## TASK DETAILS
An exact copy of the listing below is required, minus its pictures.

──────── EXCERPTED RECORDS

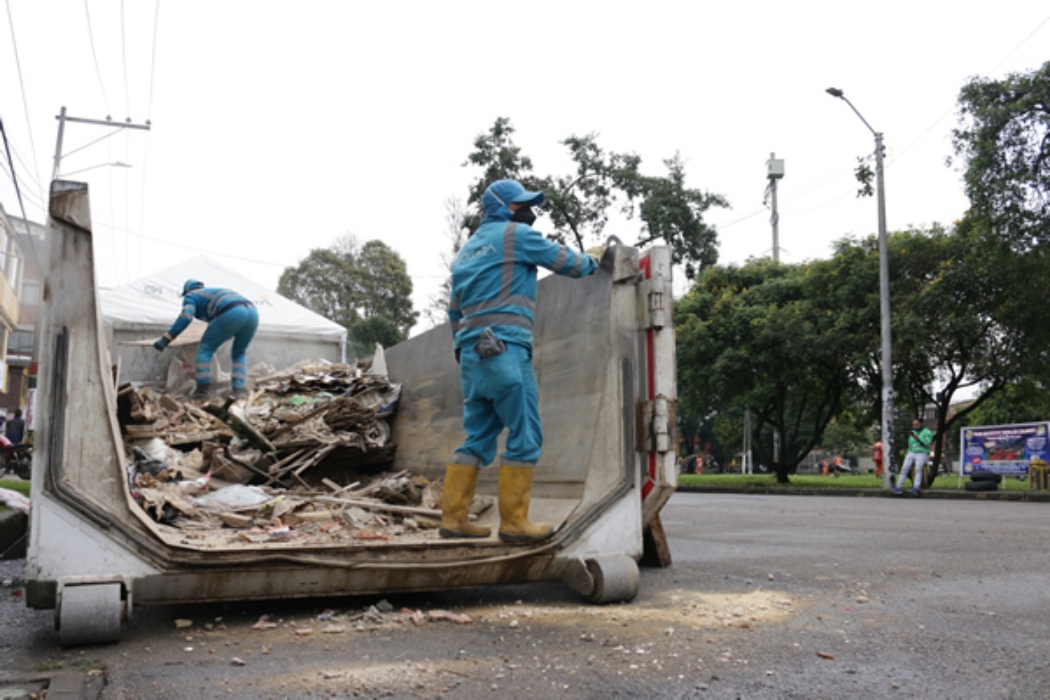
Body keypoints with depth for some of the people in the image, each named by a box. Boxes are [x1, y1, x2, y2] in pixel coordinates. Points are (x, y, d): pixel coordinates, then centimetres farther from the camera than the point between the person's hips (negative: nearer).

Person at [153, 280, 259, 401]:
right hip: (252, 312, 6)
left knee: (205, 348, 11)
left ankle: (203, 389, 2)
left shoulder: (191, 296, 23)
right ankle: (239, 389, 9)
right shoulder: (215, 292, 43)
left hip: (231, 314, -6)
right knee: (239, 353, 25)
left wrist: (165, 339, 2)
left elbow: (185, 317, 2)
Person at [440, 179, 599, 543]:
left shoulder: (467, 249, 25)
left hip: (472, 352, 8)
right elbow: (565, 261, 7)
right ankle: (514, 523, -4)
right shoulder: (517, 235, 1)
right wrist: (592, 261, 27)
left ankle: (453, 518, 8)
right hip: (504, 349, -8)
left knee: (478, 438, 10)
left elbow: (455, 311, 26)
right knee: (525, 436, -5)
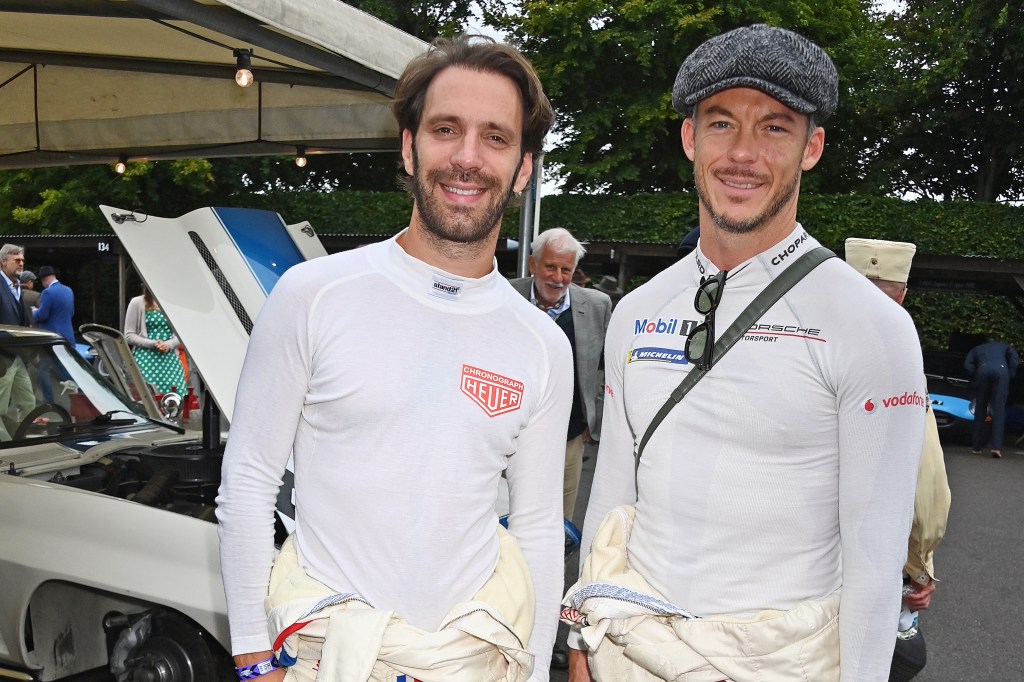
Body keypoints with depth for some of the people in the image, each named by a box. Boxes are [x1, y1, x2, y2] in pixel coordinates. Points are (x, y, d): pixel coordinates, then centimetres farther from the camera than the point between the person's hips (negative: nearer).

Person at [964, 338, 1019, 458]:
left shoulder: (977, 349, 34)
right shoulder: (1004, 346, 34)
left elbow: (967, 364, 13)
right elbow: (1015, 358, 11)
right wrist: (1010, 375, 13)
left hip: (983, 371, 1)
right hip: (1001, 370, -1)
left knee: (980, 410, 10)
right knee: (999, 409, -3)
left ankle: (976, 447, 12)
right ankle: (996, 446, -16)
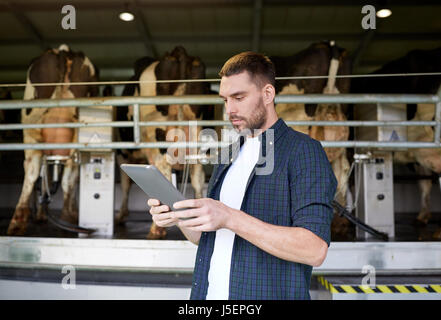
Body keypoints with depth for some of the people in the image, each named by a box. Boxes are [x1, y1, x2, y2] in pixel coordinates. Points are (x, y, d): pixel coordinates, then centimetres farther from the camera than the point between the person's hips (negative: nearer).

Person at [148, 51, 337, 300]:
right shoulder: (228, 158, 10)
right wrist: (179, 218, -7)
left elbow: (315, 249, -22)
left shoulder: (304, 151, -11)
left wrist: (230, 218, -28)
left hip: (267, 293, -6)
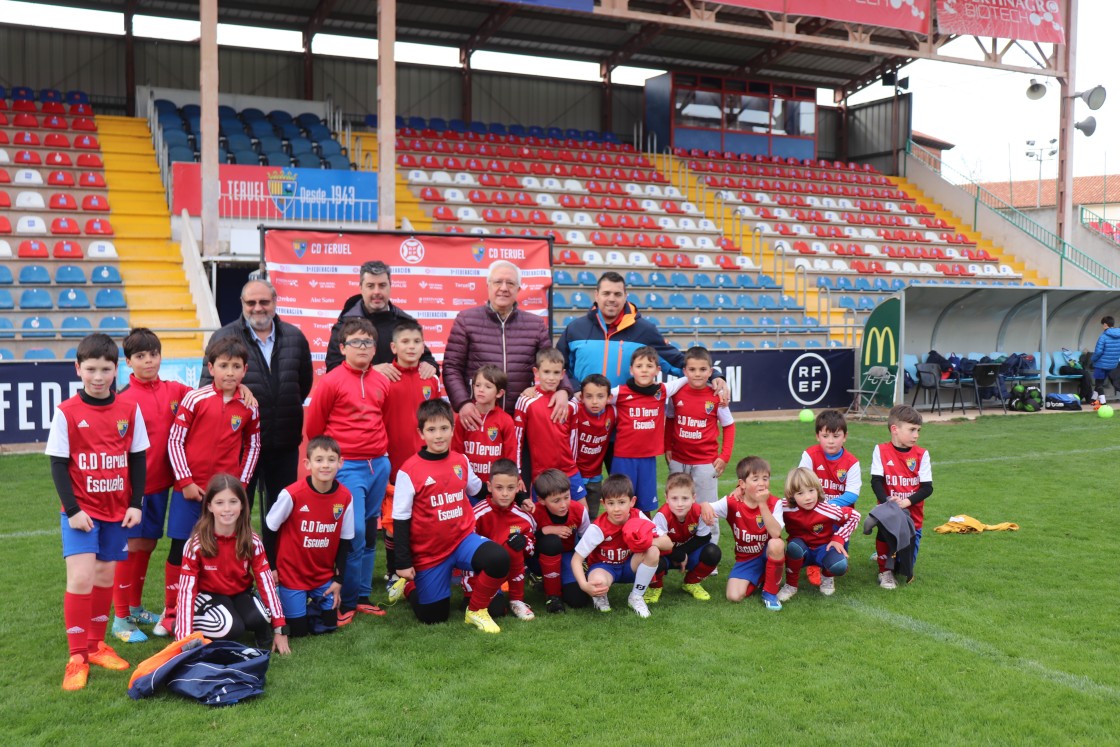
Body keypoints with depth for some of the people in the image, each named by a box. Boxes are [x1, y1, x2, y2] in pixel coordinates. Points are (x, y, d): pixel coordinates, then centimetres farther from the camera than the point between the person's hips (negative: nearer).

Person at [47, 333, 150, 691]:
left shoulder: (130, 410, -1)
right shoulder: (67, 413, -8)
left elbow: (138, 459, 5)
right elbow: (58, 464, -5)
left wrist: (136, 503, 0)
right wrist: (72, 509, -11)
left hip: (118, 509, 3)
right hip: (81, 510, -3)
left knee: (105, 575, 11)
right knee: (81, 577, -12)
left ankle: (97, 644, 26)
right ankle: (76, 658, -2)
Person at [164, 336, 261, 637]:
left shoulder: (248, 407, 1)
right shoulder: (195, 399, -6)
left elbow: (253, 446, 12)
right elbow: (174, 440, -4)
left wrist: (241, 483, 4)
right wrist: (185, 481, -8)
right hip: (191, 489, -2)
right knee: (180, 550, 5)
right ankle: (171, 614, 19)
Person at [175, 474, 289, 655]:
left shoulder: (252, 542, -13)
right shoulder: (196, 545, -20)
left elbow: (266, 582, -11)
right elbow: (186, 588, -18)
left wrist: (280, 630, -14)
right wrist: (184, 639, -24)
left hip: (241, 594, 1)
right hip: (209, 595, -1)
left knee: (259, 619, -31)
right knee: (232, 628, -31)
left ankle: (264, 635, 3)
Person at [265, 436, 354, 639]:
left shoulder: (345, 497, -10)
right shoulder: (292, 494, -22)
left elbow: (344, 541, 0)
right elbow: (270, 530, -8)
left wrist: (338, 579, 0)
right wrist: (271, 567, -4)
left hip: (324, 575, 4)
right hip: (291, 574, -3)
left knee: (329, 625, 5)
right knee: (298, 631, 0)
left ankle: (312, 602, 32)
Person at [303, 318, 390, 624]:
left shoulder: (381, 382, 7)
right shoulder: (331, 382, -9)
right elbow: (313, 427, -2)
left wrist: (380, 451, 15)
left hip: (379, 464, 6)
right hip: (348, 468, -5)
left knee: (370, 533, 11)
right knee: (354, 533, -9)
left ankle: (363, 596, 23)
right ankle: (348, 602, 5)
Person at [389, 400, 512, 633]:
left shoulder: (461, 461, 0)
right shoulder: (409, 471, -15)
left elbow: (476, 491, 20)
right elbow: (401, 520, -11)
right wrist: (403, 563, -11)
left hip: (463, 539, 3)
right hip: (428, 552, -3)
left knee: (499, 559, -27)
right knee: (433, 617, 5)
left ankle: (476, 611, -1)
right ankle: (408, 584, 37)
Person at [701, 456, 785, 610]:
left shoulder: (774, 503, -15)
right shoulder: (732, 503, -12)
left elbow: (776, 533, -29)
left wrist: (762, 505, -35)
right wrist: (705, 506, -43)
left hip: (769, 554, -1)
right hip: (745, 559, 1)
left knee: (777, 544, -37)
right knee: (734, 596, -21)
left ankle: (770, 593, -14)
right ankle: (759, 579, 16)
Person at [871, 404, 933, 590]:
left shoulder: (922, 454, -2)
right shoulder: (881, 451, -5)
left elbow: (927, 487, -6)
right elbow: (876, 481, -11)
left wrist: (907, 501, -21)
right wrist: (887, 502, -27)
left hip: (913, 515, 2)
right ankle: (884, 571, -7)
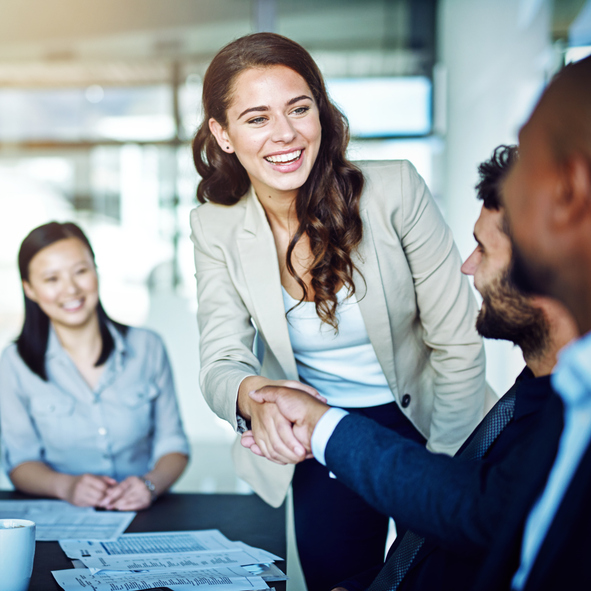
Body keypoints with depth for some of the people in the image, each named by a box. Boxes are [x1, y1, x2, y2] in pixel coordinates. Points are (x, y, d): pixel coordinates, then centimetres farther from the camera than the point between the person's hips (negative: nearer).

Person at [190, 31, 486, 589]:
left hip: (421, 422, -1)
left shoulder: (394, 190, -20)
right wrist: (253, 394, -39)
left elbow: (458, 344, -14)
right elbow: (221, 362, -14)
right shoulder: (214, 229, -11)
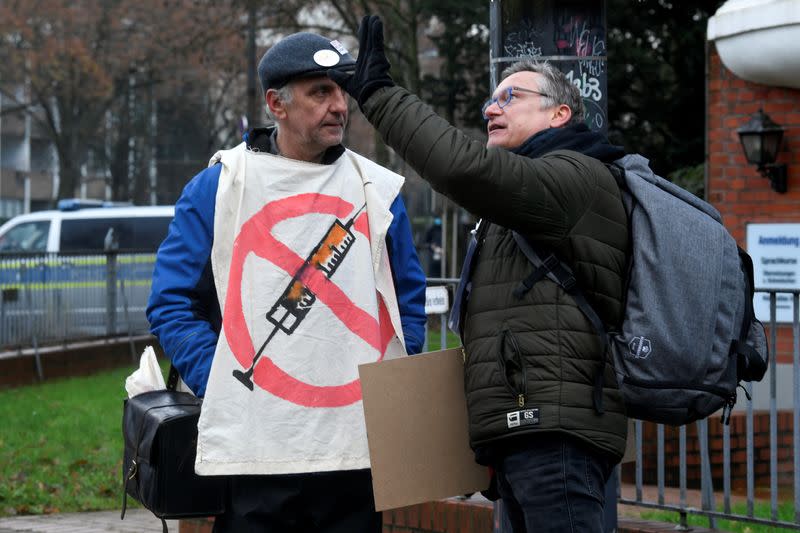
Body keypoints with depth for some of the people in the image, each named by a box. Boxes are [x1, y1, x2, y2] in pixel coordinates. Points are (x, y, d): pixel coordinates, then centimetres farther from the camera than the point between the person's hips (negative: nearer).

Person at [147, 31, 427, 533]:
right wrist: (221, 388, -8)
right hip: (250, 452, -2)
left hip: (360, 450, 3)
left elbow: (410, 307, 17)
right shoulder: (218, 188, 3)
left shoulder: (378, 190, 11)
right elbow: (172, 303, 3)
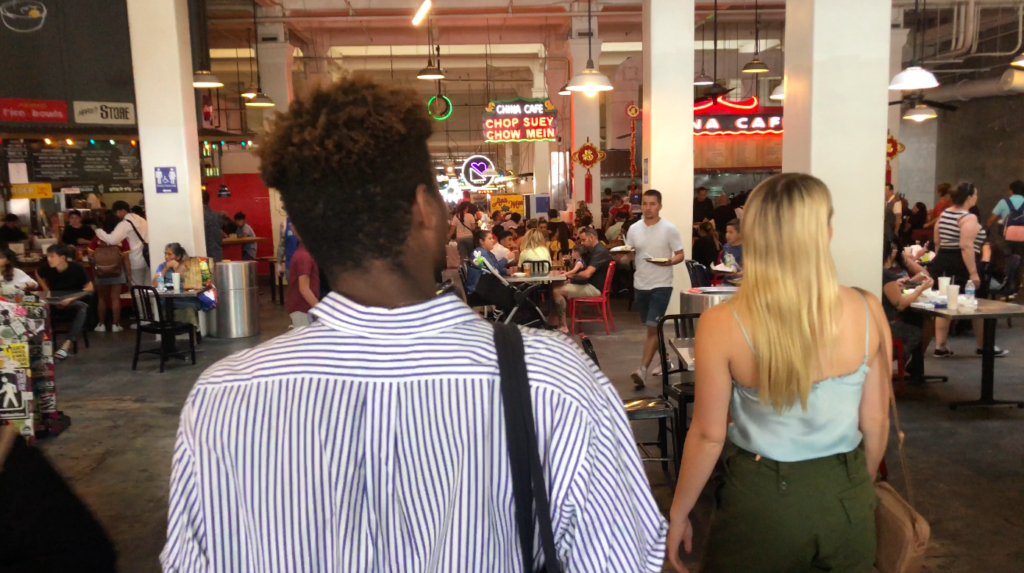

────────────────

## RESPONSE
Body keypoints with depth for some of the people in the image, each named by a box. Boxes are [x1, y1, x2, y2] in pixel coordinates. Points are (x, y, d): pixel coordinates, then centimetres farther from the camera than the point between the person's hips (negative: nearer).

Person at [153, 280, 259, 401]:
right hip: (252, 312, 6)
left knee: (205, 348, 11)
left ankle: (203, 389, 2)
left shoulder: (191, 296, 23)
right ankle: (239, 389, 9)
right shoulder: (215, 292, 43)
left hip: (231, 314, -6)
right knee: (239, 353, 25)
left wrist: (165, 339, 2)
left elbow: (185, 317, 2)
Person at [440, 179, 599, 543]:
left shoulder: (467, 249, 25)
left hip: (472, 352, 8)
right elbow: (565, 261, 7)
right ankle: (514, 523, -4)
right shoulder: (517, 235, 1)
right wrist: (592, 261, 27)
left ankle: (453, 518, 8)
right hip: (504, 349, -8)
left knee: (478, 438, 10)
left elbow: (455, 311, 26)
right knee: (525, 436, -5)
Body keypoints with depth for some of the people in the image, each named by a box. Boxes are [x1, y1, x2, y2] in pixel coordinates. Points are (x, y, d): pixel coordinates, then centimetres farther from the camera than the point between the person's hips (negative: nearer).

Person at [964, 338, 1019, 458]:
left shoulder: (977, 349, 34)
right shoulder: (1004, 346, 34)
left elbow: (967, 364, 13)
right elbow: (1015, 358, 11)
right wrist: (1010, 375, 13)
left hip: (983, 371, 1)
right hip: (1001, 370, -1)
left knee: (980, 410, 10)
right knee: (999, 409, -3)
left ankle: (976, 447, 12)
right ankle: (996, 446, -16)
Body keypoints with depth for some of the people in the image, each named by a box. Boxes are [x1, y1, x2, y2] in pixel coordinates. Points are (x, y, d): pixel coordinates, then centimetres farther from the camera than the point between the person's hips (negative: nearer).

Person at [148, 51, 337, 300]:
right shoulder: (228, 158, 10)
right wrist: (179, 218, -7)
left elbow: (315, 249, -22)
left shoulder: (304, 151, -11)
left wrist: (230, 218, -28)
left hip: (267, 293, -6)
Body keypoints with depth for some of the people in the image, each named by a box. Boxes are [x1, y1, x2, y2] in pixel coordinates. Points are (x, y, d): pixel coordinates, then centimetres farther from the camera than the point between the person's hips (negative: nearer).

Person at [47, 333, 150, 691]:
left shoulder: (130, 410, -1)
right shoulder: (67, 413, -8)
left elbow: (138, 459, 5)
right elbow: (58, 464, -5)
left wrist: (136, 503, 0)
right wrist: (72, 509, -11)
left hip: (118, 509, 3)
right hip: (81, 510, -3)
left knee: (105, 575, 11)
right knee: (81, 577, -12)
left ankle: (97, 644, 26)
right ankle: (76, 658, -2)
Person at [164, 336, 261, 637]:
left shoulder: (248, 407, 1)
right shoulder: (195, 399, -6)
left elbow: (253, 446, 12)
right elbow: (174, 440, -4)
left wrist: (241, 483, 4)
right wrist: (185, 481, -8)
right hip: (191, 489, -2)
right knee: (180, 550, 5)
right ankle: (171, 614, 19)
Person at [175, 474, 289, 655]:
left shoulder: (252, 542, -13)
right shoulder: (196, 545, -20)
left elbow: (266, 582, -11)
right elbow: (186, 588, -18)
left wrist: (280, 630, -14)
right wrist: (184, 639, -24)
left hip: (241, 594, 1)
right hip: (209, 595, -1)
left knee: (259, 619, -31)
right knee: (232, 628, -31)
left ankle: (264, 635, 3)
Person at [265, 436, 354, 639]:
left shoulder: (345, 497, -10)
right shoulder: (292, 494, -22)
left elbow: (344, 541, 0)
right elbow: (270, 530, -8)
left wrist: (338, 579, 0)
right wrist: (271, 567, -4)
left hip: (324, 575, 4)
right hip: (291, 574, -3)
left knee: (329, 625, 5)
right knee: (298, 631, 0)
left ankle: (312, 602, 32)
Person at [303, 318, 390, 624]:
left shoulder: (381, 382, 7)
right shoulder: (331, 382, -9)
right elbow: (313, 427, -2)
left wrist: (380, 451, 15)
left hip: (379, 464, 6)
right hip: (348, 468, -5)
left knee: (370, 533, 11)
right knee: (354, 533, -9)
left ankle: (363, 596, 23)
right ankle: (348, 602, 5)
Person at [389, 400, 512, 633]:
left shoulder: (461, 461, 0)
right shoulder: (409, 471, -15)
left elbow: (476, 491, 20)
right elbow: (401, 520, -11)
right wrist: (403, 563, -11)
left hip: (463, 539, 3)
right hip: (428, 552, -3)
left knee: (499, 559, -27)
right knee: (433, 617, 5)
left ankle: (476, 611, -1)
right ankle: (408, 584, 37)
Person at [701, 456, 785, 610]:
left shoulder: (774, 503, -15)
right shoulder: (732, 503, -12)
left elbow: (776, 533, -29)
left wrist: (762, 505, -35)
right wrist: (705, 506, -43)
left hip: (769, 554, -1)
right hip: (745, 559, 1)
left knee: (777, 544, -37)
right knee: (734, 596, -21)
left ankle: (770, 593, -14)
right ankle: (759, 579, 16)
Person at [871, 404, 933, 590]:
left shoulder: (922, 454, -2)
right shoulder: (881, 451, -5)
left elbow: (927, 487, -6)
right elbow: (876, 481, -11)
left wrist: (907, 501, -21)
right wrist: (887, 502, -27)
left hip: (913, 515, 2)
right ankle: (884, 571, -7)
Body keypoints with depth for some of the people in the image, each named by a box. Boxes are [x1, y1, x2, y2] in pixel coordinates. Points are (x, y, d): pixel coordinates, then centimetres farther from the camera than the point between the person's hips (negative: nearer).

Person at [190, 31, 486, 589]:
left hip: (421, 422, -1)
left shoulder: (394, 190, -20)
right wrist: (253, 394, -39)
left elbow: (458, 344, -14)
right elbow: (221, 362, -14)
right shoulder: (214, 229, -11)
Body keypoints with depth for some of the people in the image, each named by a box. Boxes are [x1, y1, x2, y2] in pixel coordinates. Points are (x, y, d): pixel coordinates, then centimetres farther from the camera than the point between the person's hips (negative: nearer).

Person at [147, 31, 427, 533]:
right wrist: (221, 388, -8)
right hip: (250, 452, -2)
left hip: (360, 450, 3)
left elbow: (410, 307, 17)
right shoulder: (218, 188, 3)
left shoulder: (378, 190, 11)
right elbow: (172, 303, 3)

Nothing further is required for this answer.